Lonnie Soury and Eric Friedman, who testified on behalf of Tankleff who sat in the audience due to his ongoing litigation, pointed out that “the larger meaning of Marty Tankleff’s case is to point out the gap in our system, which is that when there is a horrible, obvious mistake made, there is no mechanism for correcting it. To leave it to the judicial and prosecutorial entities to correct their own mistakes is what leads the wrongfully convicted to remain imprisoned for many, many years.”
Martin Tankleff was joined by Jeffrey Deskovic, a Westchester County resident who served 15 years in prison for a crime he did not commit. Mr. Deskovic was exonerated, with the assistance of the Innocence Project, in 2006. “It is essential that we mandate videotaping interrogations and enact other reforms to prevent wrongful convictions, so that other people don’t suffer the same fate I did by serving time in prison for crimes they did not commit,” said Deskovic.

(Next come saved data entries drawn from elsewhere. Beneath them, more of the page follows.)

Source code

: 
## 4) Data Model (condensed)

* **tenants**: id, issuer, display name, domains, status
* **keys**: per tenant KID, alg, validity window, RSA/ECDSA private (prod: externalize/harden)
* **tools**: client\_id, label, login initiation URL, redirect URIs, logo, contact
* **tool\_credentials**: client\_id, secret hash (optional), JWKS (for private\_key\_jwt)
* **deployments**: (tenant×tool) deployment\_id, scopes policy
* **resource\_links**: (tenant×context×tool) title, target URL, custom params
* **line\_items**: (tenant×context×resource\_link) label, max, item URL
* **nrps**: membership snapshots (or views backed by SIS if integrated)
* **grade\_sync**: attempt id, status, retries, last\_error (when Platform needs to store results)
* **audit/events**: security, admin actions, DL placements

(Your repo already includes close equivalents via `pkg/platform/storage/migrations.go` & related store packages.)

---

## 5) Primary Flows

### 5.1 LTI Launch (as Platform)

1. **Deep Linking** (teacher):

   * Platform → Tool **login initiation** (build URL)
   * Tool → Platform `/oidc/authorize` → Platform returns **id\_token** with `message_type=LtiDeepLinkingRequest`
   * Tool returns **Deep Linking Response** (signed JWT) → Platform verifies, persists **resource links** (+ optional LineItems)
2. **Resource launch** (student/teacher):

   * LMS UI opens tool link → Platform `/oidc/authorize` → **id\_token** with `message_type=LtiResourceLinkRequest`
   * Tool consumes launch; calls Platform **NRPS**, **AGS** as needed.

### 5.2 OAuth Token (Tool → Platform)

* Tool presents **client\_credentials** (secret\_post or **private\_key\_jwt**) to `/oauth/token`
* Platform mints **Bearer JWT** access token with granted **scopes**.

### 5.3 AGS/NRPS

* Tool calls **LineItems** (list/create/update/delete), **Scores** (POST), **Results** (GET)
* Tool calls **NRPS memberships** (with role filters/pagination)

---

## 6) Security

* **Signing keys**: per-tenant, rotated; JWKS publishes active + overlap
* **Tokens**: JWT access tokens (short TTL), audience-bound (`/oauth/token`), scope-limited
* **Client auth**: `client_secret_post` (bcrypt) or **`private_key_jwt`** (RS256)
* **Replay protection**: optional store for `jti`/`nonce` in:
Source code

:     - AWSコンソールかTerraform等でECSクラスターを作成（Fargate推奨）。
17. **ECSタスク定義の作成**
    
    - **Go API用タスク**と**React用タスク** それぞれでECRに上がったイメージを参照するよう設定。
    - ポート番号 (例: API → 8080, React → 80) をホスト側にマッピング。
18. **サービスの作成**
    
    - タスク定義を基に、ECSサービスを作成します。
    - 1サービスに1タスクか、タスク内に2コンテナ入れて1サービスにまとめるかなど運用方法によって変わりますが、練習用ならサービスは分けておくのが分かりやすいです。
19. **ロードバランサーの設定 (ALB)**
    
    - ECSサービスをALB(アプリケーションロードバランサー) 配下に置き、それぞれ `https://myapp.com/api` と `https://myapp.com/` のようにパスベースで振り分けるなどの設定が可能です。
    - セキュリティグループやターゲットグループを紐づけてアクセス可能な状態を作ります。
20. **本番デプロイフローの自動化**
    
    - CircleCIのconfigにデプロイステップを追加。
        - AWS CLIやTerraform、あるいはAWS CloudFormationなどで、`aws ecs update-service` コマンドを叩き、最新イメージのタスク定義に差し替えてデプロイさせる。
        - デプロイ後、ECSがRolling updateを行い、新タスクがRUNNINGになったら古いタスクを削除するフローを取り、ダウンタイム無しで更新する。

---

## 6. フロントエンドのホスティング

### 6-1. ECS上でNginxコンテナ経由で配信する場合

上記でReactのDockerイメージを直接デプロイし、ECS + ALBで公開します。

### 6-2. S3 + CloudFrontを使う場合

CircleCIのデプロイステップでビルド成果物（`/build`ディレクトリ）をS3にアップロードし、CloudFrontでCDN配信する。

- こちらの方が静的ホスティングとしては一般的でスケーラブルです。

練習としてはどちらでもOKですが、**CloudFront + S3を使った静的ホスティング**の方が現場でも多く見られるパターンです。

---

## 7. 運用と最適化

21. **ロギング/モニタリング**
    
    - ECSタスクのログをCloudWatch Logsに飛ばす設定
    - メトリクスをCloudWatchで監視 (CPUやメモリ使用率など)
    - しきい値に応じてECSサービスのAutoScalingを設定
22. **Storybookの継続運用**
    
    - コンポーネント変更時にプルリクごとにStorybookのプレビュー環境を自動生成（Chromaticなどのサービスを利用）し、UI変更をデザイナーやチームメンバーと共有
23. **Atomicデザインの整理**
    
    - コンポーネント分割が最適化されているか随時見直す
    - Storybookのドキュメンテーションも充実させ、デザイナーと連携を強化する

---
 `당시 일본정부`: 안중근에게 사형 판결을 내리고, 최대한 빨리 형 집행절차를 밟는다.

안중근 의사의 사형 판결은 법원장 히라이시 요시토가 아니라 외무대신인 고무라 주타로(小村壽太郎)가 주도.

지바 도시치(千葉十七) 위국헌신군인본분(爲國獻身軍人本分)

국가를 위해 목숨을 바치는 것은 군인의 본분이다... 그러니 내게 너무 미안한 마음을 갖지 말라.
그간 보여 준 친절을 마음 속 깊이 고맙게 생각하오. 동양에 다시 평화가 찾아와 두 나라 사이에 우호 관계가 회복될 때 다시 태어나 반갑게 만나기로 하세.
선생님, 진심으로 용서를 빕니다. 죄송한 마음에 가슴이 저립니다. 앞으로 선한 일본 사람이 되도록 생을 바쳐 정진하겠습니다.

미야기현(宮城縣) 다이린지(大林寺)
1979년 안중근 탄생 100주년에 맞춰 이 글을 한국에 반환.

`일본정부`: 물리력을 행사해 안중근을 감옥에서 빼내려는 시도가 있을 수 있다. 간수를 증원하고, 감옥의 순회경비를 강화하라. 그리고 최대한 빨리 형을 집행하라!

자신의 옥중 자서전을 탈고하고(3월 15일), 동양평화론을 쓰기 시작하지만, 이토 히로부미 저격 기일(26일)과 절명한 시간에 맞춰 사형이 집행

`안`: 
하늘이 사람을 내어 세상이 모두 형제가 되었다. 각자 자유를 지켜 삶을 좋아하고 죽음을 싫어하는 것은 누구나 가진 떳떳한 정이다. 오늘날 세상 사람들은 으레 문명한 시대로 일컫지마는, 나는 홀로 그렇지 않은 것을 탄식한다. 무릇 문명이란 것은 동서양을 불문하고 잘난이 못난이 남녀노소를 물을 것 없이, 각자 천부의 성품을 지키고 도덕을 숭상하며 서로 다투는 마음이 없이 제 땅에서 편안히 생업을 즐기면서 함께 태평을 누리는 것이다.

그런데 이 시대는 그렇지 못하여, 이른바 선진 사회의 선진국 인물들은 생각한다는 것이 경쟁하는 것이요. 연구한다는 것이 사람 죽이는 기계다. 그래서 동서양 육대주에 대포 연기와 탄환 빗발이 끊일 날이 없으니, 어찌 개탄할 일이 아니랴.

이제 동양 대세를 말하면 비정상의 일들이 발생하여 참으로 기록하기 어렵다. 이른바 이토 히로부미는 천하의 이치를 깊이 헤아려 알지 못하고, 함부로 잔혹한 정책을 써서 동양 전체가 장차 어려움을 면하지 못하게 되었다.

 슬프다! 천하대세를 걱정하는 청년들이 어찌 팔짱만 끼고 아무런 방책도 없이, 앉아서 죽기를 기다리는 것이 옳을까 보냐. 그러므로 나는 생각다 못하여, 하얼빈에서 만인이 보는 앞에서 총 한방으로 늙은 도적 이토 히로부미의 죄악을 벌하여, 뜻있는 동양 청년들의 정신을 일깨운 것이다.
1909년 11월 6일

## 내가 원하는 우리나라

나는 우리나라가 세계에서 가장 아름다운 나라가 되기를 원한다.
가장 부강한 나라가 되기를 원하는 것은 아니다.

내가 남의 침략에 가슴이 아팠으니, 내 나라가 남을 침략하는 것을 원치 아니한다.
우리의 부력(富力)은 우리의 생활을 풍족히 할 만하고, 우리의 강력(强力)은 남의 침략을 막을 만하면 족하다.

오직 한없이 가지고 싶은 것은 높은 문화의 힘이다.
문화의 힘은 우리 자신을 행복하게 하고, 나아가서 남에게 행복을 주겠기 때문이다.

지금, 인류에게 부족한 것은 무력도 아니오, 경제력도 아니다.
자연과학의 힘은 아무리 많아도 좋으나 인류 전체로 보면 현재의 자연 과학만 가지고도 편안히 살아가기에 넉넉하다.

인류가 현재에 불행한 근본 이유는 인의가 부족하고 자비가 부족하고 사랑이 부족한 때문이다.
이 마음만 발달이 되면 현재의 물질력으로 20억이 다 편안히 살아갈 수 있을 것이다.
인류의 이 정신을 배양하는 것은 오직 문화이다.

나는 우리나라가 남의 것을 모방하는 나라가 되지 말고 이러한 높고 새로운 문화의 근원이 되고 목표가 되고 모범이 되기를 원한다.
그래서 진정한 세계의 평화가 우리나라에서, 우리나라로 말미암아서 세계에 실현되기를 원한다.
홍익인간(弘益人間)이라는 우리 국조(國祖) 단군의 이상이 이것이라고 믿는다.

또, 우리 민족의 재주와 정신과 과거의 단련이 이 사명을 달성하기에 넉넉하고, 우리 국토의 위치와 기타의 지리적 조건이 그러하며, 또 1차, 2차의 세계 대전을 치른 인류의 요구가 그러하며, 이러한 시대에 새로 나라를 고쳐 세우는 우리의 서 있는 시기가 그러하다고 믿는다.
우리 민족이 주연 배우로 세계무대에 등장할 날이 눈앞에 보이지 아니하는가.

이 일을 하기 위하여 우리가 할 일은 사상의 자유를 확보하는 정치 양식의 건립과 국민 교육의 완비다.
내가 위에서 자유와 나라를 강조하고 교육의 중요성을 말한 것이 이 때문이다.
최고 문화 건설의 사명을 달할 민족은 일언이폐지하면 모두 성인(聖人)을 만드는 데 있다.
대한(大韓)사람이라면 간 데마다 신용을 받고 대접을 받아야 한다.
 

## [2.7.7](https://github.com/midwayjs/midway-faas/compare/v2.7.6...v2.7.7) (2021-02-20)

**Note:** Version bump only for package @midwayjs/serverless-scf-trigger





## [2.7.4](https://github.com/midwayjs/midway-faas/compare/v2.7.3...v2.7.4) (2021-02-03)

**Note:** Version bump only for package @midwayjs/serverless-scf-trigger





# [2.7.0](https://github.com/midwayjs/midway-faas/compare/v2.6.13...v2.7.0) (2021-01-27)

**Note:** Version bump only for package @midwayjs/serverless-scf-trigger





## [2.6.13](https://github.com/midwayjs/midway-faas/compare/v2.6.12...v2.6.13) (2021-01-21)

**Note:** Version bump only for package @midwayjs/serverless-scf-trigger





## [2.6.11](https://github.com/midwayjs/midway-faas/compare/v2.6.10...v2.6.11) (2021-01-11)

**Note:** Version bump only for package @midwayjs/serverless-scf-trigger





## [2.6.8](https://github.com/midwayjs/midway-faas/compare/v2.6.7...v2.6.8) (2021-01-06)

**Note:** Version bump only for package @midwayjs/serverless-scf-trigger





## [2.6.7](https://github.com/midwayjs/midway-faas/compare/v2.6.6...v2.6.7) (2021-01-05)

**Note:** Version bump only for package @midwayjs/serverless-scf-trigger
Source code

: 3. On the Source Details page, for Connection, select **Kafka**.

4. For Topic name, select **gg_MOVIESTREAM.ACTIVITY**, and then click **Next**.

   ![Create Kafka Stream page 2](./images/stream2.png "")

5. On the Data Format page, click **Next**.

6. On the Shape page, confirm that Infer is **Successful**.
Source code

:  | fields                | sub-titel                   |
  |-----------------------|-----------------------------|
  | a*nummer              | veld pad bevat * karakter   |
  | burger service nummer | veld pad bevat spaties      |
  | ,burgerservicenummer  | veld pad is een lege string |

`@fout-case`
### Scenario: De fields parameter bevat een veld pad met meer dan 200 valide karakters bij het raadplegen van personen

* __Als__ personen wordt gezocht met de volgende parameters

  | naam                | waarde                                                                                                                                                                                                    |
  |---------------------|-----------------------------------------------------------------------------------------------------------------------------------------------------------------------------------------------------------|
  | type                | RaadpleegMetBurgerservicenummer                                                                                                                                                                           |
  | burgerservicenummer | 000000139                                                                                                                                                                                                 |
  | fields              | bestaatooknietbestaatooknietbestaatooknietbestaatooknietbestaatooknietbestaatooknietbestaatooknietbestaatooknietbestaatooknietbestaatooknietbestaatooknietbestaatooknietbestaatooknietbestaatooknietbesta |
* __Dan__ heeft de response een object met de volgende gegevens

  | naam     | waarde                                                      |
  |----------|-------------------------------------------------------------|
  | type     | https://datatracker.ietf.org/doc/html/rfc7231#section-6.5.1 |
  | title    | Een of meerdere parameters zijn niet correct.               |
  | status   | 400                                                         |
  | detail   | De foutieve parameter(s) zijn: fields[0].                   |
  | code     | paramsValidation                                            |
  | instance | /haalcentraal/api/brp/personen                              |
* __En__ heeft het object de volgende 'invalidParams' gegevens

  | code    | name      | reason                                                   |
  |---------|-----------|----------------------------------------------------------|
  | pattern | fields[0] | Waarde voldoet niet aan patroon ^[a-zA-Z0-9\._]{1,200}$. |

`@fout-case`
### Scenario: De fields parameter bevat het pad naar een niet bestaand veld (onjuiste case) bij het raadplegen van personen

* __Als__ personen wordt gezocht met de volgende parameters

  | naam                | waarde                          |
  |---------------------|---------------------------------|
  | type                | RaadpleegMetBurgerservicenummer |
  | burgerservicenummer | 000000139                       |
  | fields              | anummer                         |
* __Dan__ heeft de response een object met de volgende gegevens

Over 500 jurisdictions nationwide, including the states of Alaska, Minnesota and Illinois, regularly record police interrogations. Despite the undeniable benefits of mandatory electronic recording, previous efforts to implement a system of checks-and-balances in New York State with mandatory electronic recording have been largely unsuccessful.
Thomas P. Sullivan, who co-chairs the Illinois Governor’s Commission on the Death Penalty, testified that “recording custodial interrogations saves time and money, creates compelling evidence and is effective in resolving disputes involving allegations of police misconduct and whether confessions are voluntary.” In a 2004 report titled Police Experiences with Recording Custodial Interrogations, Mr. Sullivan documented the overwhelming approval of mandatory electronic recording of interrogations by law enforcement officials who have experienced the first-hand benefits.
Jeffrey Szabo, Deputy County Executive and Chief of Staff to Suffolk County Executive Steve Levy, also testified about Suffolk County’s effort to mandate recording of interrogations in homicide cases once a suspect arrives at the police station.
“There are clear examples of people who have been wrongfully convicted, and there are compelling examples of how the bad guy may have been let free,” Szabo continued. “Given that, it seems appropriate for us to implement mandatory electronic recordings of interrogations as the normal protocol when investigating criminal matters. It is imperative that our system of justice operate with the most up-to-date tools and resources. I will continue to work with my colleagues and experts in this field to develop smart legislation and responsible policies that hold our legal system to the highest standard.”